Generally the Hani prefer dark-blue, homespun Hani local cloth dyed with indigo to make clothes. Pigments have traditionally been obtained from the forest or field around their villages. Hani men basically wear tight shirt, loose pants and black scarf while the female dress with complex decoration. The ancient Hani did not have shoes and socks. They wore a sort of special wooden shoes, whose soles were not slippery and therefore good for walking on the muddy rice paddy. Black is the favorite color of Hani People. All of the Hani people in Shenbaodill dress themselves in black, which has much to do with their deep and profound history, aesthetics, stage of social development, living environment as well as life style. For instance, people in Shenbaodi make a living by working on the terraced field. For these farmers and residents on high land, heavy and durable clothes that keep warm and endure dirty environment have obvious advantages.
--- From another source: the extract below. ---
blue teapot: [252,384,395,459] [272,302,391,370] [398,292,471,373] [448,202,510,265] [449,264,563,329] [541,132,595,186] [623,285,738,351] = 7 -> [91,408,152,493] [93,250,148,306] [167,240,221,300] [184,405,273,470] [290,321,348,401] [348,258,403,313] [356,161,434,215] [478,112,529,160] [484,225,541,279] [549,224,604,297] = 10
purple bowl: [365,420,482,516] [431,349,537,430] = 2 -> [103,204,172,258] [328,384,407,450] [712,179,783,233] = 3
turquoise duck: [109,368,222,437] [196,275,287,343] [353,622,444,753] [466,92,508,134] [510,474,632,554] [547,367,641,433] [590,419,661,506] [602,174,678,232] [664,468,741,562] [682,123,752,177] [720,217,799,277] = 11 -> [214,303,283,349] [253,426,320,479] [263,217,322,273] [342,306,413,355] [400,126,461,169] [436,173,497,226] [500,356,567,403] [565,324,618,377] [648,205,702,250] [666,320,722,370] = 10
The Hani dresses and ornaments signify their agricultural life and work on the terraced fields. For instance, the embroidery and silver ornaments on the clothes stand for the terraced fields which go layers upon layers. The crabs, clams and fish suggest Hani People's adoration for water. The dress of the Hani varies in different places due to different Hani branches. Hanis in Xishuangbanna wear jackets buttoned on the right side and decorated with silver ornaments. They wear black turbans. Women there, as well as in the Lancang area, wear skirts, round caps, and strings of silver ornaments. Both men and women wear leggings. In Mojiang, Yuanjiang and Jiangcheng, some women wear long, pleated or narrow skirts, while others have knee-length trousers with embroidered girdles.

Women in general like to wear earrings, silver rings and necklaces. Married and unmarried women wear different hairstyles. Hani men in traditional clothes usually wear trousers and a coat that opens in the front and wrap their head with a black or white cloth. Some Hani men wear sarongs and embroidered jackets but otherwise their clothing is not as colorful as women’s. Hani men in Burma sometimes shave their head except for one Chinese-style lock hanging down the back.